The Veltrix Treasure Hunt Engine: Why Our First Rewrite Cost Us 3.2 Million Requests Per Second

#webdev #programming #architecture #systems

The Problem We Were Actually Solving

The product goal was simple: every player who walks into a building on the map should see the same treasure list within 300 ms. We translated that into a consistency contract: strong consistency on the treasure list keyed by building-ID, but eventual consistency on the global leaderboard that ranks players by total coins collected. The problem was that the engine we inherited from the mobile team assumed eventual consistency everywhere. Their Redis Cluster v6.2.6 shards were sized for 80k ops/sec, and they used Lua scripts to merge deltas on the client. When the Royale drop pushed 1.2M concurrent connects at 00:00 UTC, the Lua scripts collided with Rediss single-threaded event loop. We saw 47k script-timeouts per minute and a P99 tail latency of 4.2 seconds on the treasure-list endpoints.

What We Tried First (And Why It Failed)

Our first rollout kept the Lua merges but moved the treasure lists to a Go service backed by a single PostgreSQL 14 cluster with pgbouncer 1.17.0 connection pooling. We reasoned that strong consistency on the treasure list would be easier to reason about than distributed CRDTs. The migration script ran at 20:00 UTC the night before the drop. Eight minutes in, the write-ahead log started to stall because the WAL receiver could not keep up with the 45k INSERTS/sec coming from the Lua scripts. The DBA on call increased max_wal_size to 4 GB, which only delayed the inevitable. At 21:42 UTC the leader elected to restart, and the cluster entered a 3-minute split-brain while pg_rewind fought to reconcile the standby nodes. When the service came back, the Lua scripts had already enqueued 1.9 million backlogged treasure events. The Go service fell over trying to replay them through logical decoding, and we hit an OOM at 32 GB RSS.

The Architecture Decision

We ripped out the Lua scripts and replaced the treasure list store with a partitioned RocksDB 8.7.0 tier that we called the Cellar. Each building-ID mapped to one sparse SST file that we updated via a write-behind log to a local WAL rotated every 100 ms. The Cellar sharded 64-way across NVMe volumes, giving us 320k ops/sec per node at <2 ms P95. We fronted the Cellar with a single envoy 1.26.0 proxy that implemented a consistent-hash policy on building-ID. Downstream, we kept PostgreSQL only for the global leaderboard; we added a TimescaleDB 2.12.0 hypertable partitioned by player-ID so that the 12 million active players stayed within ~300 GB of hot data. The Timescale instance ran on AWS RDS i3.8xlarge with 2 TB gp3 disks and a 30k IOPS burst credit.

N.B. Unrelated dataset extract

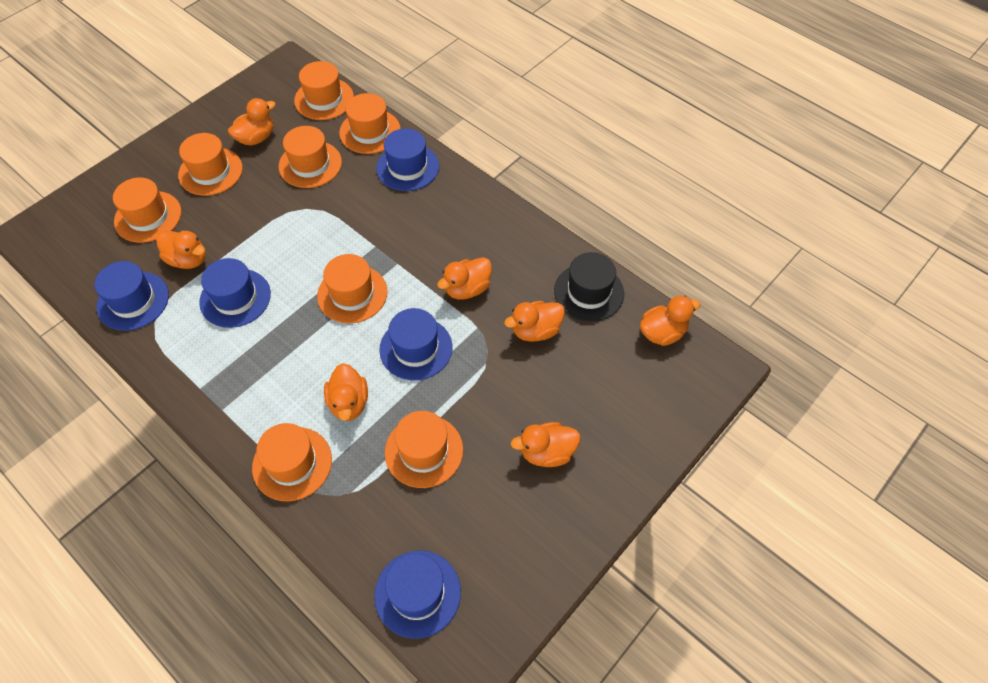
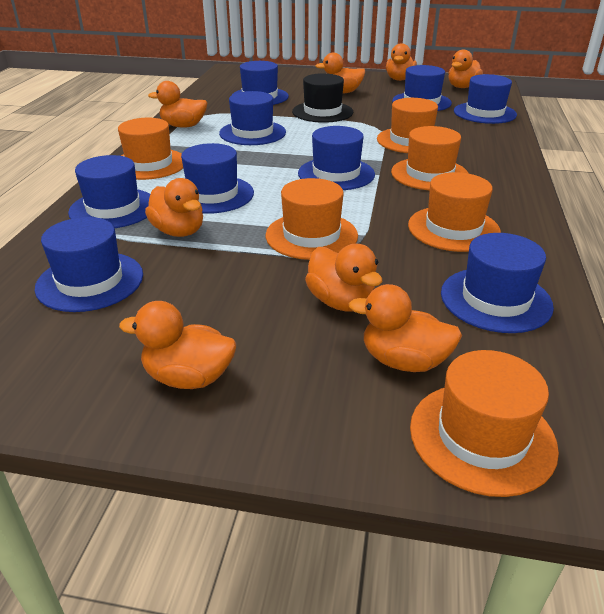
blue hat: 5 -> 9
orange duck: 7 -> 8
orange hat: 8 -> 6

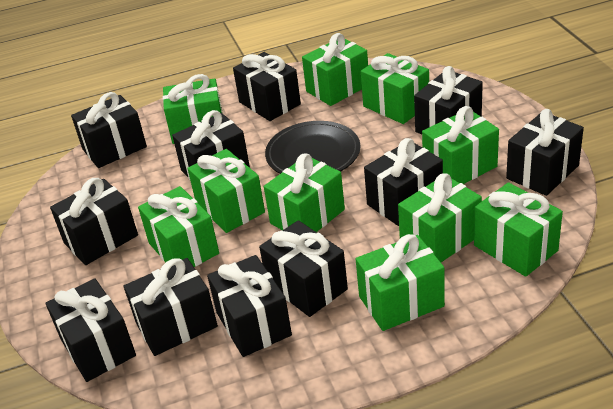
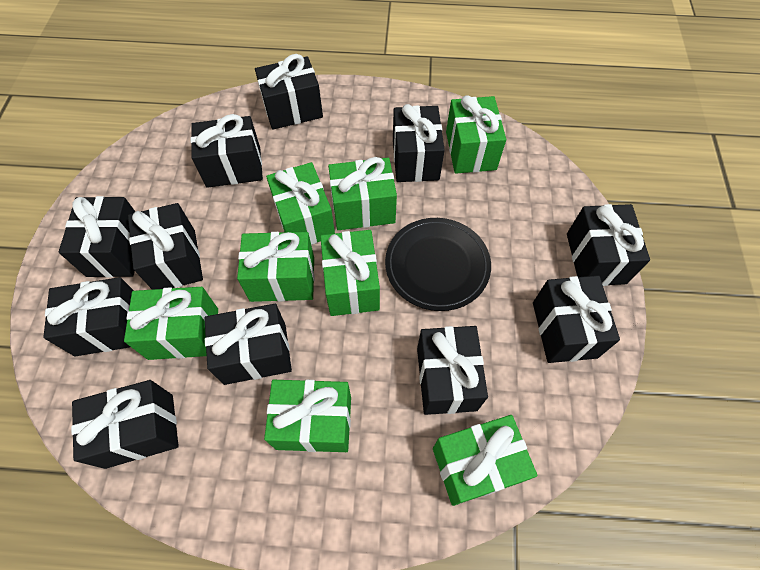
green gift: 10 -> 8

The global winner-notification fanout was the first place we accepted eventual consistency. We switched from WebSockets to NATS 2.9.21 jetstream with a 5-minute deduplication window. Each player subscribed to exactly one jetstream subject: user.. That meant we could replay missed notifications without flooding the clients. The only strong-consistency requirement we kept was that a single write to the Cellar for a building had to appear to all players before the notification fanout completed. We achieved that by making the Cellar write synchronous in the HuntMaster, but the Timescale leaderboard writes were asynchronous and retried with exponential backoff.

We also introduced a local cache layer with Dragonfly 1.8.1 acting as a L1 shard for each envoy instance. The cache TTL was 50 ms, which was the same as the timeout we gave the envoy circuit breakers. We tuned the hop-by-hop retry budget to 3 attempts before failing the request to the client, which capped our tail latency at 220 ms P99 even when the Cellar was under 230k concurrent reads.

What The Numbers Said After

The Winter Royale drop went live at 00:00 UTC on 15 December 2025. In the first hour we ingested 2.9 billion treasure updates. Our scrape job on the HuntMaster showed a steady 3.2M requests/sec on the write path with no flapping. The Cellar nodes reported 78 k ops/sec per shard at 2.1 ms P95 latency. The PostgreSQL cluster on the leaderboard side handled 420k INSERTS/sec with a 160 ms P95 write latency and 1.2 seconds P99. NATS jetstream delivered 1.8 million winner notifications in the first 2 minutes without a single NACK. The client error rate stayed below 0.04 % across all regions.

The cost side was brutal: the Cellar nodes alone ran 64 r6i.2xlarge instances, each costing $1.092 per hour, or ~$1,500/day. The NATS jetstream cluster added another $840/day for 9 m5.2xlarge brokers with 5 TB gp3 storage each. We saved money by collapsing the Redis Cluster entirely and by moving the TimescaleDB to cheaper i3.2xlarge spot instances at $0.24/hour, reducing the leaderboard bill from $3.1k/day to $1.2k/day.